Il rischio di licenziare per giustificato motivo o per giusta causa, l'incertezza dell'eventuale processo, la discrezionalità del giudice, la quantità di cavilli giurisprudenziali. E poi la difficoltà insita nel reintegro disposto dal magistrato, le conseguenze che si ripercuotono nella vita aziendale, nell'organizzazione produttiva e nella relazioni umane. Il tutto visto dal punto di vista dell'imprenditore.
Ed è qui che sta la novità proposta da Massimo Bornengo e Antonio M. Orazi, esperti di tematiche sindacali e autori del libro "L’art. 18: la reintegrazione al lavoro. Storie di vita aziendale…e la riforma?", edito da Esculapio di Bologna.
Il dibattito politico sulla riforma del mercato del lavoro è ancora in corso e la discussione sull'articolo 18 tiene sempre banco, ma è stata analizzata sempre dal punto di vista del lavoratore e non da quello del proprietario dell'impresa.
Gli autori hanno invece voluto approfondire le problematiche organizzative, sociali, emotive che attanagliano un imprenditore quando un giudice dispone il reintegro del lavoratore licenziato.
Ma nel testo non c'è solo questo. Ci sono le storie di vita aziendale, gli ostacoli che deve affrontare l'imprenditore per far valere il proprio volere, ci sono racconti di vicende legali realmente accadute e che rasentano il parossismo per cavilli, peripezie e rischi connessi a una procedura di licenziamento per giusta causa o giustificato motivo.
Nel libro, esperti delle relazioni sindacali e avvocati del lavoro narrano episodi realmente accaduti o citano disposizioni di reintegro che presentano aspetti surreali.

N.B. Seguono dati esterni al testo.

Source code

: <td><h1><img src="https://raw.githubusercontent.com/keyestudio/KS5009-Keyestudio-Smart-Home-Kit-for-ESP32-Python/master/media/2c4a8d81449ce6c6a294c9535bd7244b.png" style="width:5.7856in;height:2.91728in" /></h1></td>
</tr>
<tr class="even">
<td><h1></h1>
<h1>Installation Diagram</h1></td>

Un esempio? Un infermiere professionale in un reparto psichiatrico che, dopo aver gettato per terra un paziente affetto da gravissima insufficienza mentale, lo ha preso a calci al torace e allo stomaco. Bene, in quel caso il giudice dispose il reintegro nel posto di lavoro perché "...si è trattato di un fatto isolato ed eccezionale in relazione a un paziente particolare...".
Ma di esempi di questo genere il libro ne contiene a iosa. Dal dipendente esibizionista che molesta due compagne di lavoro ma viene reintegrato perché "il provvedimento è sproporzionato" al lavoratore che, in costanza di malattia, svolge un altro impiego ma viene reintegrato perché "nessun danno ha arrecato al datore di lavoro", anzi "l'attività svolta ha accelerato la sua guarigione".
Insomma, un libro sicuramente fuori dal coro, non allineato al dibattito politico-sindacale che spesso pone il lavoratore in una condizione di superiorità rispetto al capo e che punta i riflettori su una realtà spesso
adombrata e poco considerata quale è quella dell'imprenditore. La cui decisione di licenziare un dipendente a volte comporta un rischio, se non maggiore, eguale a quello corso per intraprendere un'attività.